By the time an ambulance had arrived to convey the injured man to hospital with his friend, and Knowles had offered reassurance and advice to the shaken passengers, he had been delayed for over an hour; and when he at last reached the Agnes Nuttall Institute it was to be told that Miss Court had already left, having been allowed to go early because of her anxiety over her mother.

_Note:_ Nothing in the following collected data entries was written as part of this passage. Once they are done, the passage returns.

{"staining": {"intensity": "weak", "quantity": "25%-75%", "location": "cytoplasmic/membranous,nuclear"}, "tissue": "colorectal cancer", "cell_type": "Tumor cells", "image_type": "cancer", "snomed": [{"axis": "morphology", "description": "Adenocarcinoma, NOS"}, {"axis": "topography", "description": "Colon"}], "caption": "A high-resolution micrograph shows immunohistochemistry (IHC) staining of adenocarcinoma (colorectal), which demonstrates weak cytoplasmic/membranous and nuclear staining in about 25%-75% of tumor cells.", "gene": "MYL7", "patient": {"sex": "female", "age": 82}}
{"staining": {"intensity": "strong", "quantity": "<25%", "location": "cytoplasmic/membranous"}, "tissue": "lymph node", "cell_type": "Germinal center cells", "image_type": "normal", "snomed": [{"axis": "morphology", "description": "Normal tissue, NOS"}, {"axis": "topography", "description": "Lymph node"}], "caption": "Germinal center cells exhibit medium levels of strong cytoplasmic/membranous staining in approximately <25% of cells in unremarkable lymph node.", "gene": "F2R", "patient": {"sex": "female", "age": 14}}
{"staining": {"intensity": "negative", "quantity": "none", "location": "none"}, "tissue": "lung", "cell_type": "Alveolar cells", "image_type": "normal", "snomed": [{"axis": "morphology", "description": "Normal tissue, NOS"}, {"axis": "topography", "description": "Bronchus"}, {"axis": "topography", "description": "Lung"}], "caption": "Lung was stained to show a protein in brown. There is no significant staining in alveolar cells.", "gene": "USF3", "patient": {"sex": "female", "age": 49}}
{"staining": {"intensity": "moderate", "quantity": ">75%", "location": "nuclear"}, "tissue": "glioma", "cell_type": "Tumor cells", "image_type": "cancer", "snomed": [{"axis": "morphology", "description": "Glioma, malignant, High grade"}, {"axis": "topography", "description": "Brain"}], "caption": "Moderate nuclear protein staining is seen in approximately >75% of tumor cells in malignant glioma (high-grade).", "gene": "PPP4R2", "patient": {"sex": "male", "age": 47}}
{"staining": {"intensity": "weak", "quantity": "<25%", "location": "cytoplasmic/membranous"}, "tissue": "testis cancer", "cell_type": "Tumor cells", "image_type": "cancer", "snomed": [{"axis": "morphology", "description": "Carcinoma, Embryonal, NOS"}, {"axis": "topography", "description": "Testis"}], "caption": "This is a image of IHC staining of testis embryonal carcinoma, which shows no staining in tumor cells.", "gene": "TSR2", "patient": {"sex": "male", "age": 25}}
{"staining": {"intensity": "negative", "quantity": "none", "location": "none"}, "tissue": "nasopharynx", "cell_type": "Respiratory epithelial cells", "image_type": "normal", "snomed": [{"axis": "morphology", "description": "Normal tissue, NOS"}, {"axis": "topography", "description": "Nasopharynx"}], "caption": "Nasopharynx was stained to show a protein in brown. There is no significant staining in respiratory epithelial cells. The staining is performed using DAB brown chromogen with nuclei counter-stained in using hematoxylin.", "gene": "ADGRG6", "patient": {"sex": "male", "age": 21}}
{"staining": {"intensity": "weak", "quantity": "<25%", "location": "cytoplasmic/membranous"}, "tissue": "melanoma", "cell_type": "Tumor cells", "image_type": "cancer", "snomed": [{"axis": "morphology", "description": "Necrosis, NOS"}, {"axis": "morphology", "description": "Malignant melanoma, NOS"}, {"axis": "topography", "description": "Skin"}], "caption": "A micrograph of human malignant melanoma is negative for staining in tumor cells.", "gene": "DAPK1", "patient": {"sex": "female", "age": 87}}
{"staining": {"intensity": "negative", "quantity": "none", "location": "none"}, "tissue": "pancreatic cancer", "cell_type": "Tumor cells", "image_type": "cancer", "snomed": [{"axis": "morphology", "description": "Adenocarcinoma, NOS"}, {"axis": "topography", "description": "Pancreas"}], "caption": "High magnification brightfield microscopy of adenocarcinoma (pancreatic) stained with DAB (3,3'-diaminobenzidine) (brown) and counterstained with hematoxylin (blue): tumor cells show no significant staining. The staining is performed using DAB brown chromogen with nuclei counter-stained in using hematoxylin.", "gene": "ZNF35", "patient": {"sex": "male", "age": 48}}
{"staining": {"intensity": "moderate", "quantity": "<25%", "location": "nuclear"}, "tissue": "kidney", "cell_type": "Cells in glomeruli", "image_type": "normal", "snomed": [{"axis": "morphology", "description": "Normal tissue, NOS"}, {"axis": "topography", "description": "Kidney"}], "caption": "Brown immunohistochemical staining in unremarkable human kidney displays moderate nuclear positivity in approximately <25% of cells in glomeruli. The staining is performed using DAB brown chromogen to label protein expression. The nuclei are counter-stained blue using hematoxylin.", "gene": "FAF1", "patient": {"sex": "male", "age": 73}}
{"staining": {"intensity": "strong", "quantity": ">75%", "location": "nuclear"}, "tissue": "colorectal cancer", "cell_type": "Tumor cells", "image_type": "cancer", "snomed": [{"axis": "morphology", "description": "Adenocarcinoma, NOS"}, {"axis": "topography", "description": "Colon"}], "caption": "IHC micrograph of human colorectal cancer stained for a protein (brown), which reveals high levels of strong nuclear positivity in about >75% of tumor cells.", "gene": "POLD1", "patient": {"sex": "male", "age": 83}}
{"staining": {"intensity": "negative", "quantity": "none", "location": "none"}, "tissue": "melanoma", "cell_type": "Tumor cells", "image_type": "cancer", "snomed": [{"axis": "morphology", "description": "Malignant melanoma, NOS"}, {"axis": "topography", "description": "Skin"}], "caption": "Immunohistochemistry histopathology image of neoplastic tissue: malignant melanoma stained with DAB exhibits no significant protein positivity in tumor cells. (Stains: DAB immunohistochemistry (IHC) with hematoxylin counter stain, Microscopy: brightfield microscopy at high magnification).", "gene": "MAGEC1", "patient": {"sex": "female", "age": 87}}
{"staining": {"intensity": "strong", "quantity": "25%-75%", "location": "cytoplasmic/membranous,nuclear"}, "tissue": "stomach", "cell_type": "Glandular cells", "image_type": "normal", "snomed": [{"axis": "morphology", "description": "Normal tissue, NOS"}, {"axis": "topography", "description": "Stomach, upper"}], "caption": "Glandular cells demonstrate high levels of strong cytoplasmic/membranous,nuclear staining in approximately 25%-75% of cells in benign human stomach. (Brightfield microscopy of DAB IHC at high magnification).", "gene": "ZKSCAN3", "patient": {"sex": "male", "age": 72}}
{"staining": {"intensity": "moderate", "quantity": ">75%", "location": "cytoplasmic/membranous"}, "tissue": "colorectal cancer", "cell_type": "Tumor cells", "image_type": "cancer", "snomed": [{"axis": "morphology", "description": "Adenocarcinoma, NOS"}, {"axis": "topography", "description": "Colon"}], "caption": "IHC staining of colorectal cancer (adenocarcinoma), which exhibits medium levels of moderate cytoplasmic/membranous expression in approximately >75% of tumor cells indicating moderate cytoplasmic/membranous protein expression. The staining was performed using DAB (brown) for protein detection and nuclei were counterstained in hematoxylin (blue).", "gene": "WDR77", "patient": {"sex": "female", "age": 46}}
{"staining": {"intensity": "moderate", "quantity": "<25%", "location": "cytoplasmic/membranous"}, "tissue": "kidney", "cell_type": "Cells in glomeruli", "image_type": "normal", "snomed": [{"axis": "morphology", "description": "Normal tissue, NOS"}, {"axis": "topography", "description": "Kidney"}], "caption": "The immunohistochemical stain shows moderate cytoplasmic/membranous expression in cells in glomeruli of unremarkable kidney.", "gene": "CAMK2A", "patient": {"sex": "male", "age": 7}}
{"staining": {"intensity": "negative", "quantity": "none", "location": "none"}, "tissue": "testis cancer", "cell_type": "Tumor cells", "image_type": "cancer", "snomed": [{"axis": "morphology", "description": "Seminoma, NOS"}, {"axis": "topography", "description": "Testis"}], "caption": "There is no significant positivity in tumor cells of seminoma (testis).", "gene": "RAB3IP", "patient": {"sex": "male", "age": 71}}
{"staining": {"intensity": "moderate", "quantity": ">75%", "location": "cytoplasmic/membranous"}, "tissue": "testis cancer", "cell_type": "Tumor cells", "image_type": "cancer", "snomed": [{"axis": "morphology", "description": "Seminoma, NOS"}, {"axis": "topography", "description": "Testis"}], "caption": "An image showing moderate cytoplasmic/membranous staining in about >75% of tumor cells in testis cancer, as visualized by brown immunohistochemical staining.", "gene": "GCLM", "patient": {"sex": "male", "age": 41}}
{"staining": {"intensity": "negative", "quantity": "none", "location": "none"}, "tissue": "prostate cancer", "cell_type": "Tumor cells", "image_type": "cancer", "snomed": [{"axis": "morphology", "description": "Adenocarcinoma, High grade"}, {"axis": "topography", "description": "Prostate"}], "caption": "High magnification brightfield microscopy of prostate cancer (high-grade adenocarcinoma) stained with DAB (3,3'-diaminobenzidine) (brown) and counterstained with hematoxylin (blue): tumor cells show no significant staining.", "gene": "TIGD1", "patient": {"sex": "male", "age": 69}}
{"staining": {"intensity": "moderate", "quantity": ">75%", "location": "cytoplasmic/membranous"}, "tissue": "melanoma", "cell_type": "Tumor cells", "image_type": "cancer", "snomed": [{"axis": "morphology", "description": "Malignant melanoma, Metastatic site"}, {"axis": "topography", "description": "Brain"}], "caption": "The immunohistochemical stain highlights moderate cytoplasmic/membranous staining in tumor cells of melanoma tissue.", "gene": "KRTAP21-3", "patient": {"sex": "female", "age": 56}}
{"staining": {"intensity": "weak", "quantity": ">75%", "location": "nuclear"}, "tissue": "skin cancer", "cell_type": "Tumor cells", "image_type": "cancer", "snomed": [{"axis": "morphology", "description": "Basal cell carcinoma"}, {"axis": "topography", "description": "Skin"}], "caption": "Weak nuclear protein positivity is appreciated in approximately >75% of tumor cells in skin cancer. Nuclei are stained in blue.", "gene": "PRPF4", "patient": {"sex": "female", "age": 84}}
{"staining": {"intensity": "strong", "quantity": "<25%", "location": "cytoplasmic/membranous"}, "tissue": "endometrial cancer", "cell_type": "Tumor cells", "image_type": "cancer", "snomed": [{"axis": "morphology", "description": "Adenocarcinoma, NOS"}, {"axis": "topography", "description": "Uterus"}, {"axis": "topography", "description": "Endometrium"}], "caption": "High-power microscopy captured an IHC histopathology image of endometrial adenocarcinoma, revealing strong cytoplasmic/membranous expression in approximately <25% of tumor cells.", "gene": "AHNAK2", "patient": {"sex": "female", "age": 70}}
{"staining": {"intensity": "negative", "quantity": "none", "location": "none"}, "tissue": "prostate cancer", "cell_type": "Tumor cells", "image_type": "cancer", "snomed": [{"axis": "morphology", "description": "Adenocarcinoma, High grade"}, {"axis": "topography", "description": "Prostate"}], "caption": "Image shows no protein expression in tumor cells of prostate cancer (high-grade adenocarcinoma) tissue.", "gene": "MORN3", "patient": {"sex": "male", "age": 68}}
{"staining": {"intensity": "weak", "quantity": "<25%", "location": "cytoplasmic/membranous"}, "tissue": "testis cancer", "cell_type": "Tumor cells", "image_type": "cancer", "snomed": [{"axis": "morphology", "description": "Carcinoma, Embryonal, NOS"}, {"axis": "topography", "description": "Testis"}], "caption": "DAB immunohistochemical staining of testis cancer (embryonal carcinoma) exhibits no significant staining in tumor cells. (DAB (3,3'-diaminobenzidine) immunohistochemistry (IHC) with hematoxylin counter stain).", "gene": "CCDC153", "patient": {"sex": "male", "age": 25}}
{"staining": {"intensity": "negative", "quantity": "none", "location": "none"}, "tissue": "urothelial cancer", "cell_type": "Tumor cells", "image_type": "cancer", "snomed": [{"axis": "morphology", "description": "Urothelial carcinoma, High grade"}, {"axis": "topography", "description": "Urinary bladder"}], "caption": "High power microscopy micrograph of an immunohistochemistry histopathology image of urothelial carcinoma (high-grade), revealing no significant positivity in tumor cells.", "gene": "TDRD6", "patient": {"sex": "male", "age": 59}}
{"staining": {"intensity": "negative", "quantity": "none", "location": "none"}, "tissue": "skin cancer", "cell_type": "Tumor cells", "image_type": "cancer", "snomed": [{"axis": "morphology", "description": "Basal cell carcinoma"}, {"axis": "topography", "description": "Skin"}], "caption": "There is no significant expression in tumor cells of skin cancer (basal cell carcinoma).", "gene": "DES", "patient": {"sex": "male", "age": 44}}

‘But I have something that I must tell you, Mrs James.’ And in the privacy of Matron’s office the doctor explained to her that Mrs Court might have a serious contagious infection and that it just might have been passed on to her daughter, though he emphasised that this was very unlikely. However, in order to be absolutely certain, a test must be carried out on a blood sample and Miss Court would have to await the results of it before resuming her duties as nursery maid.
‘Can you tell me what kind of infection this is, Dr Knowles?’
He managed to give an explanation that sounded scientifically convincing without actually naming his suspicions.
Which increased Mrs James’s suspicions all the more. They’d had a couple of admissions to the Rescue who’d needed blood tests and one had been quickly transferred elsewhere . . .
Annie Court was left to ponder on what the family doctor had said and her thoughts at first made little sense, like the pieces of a jigsaw puzzle thrown on to a table, a jumble of unrelated shapes. Slowly they began to piece together into some sort of order; she closed her eyes and heard the doctor’s words again, and saw the gravity on his face.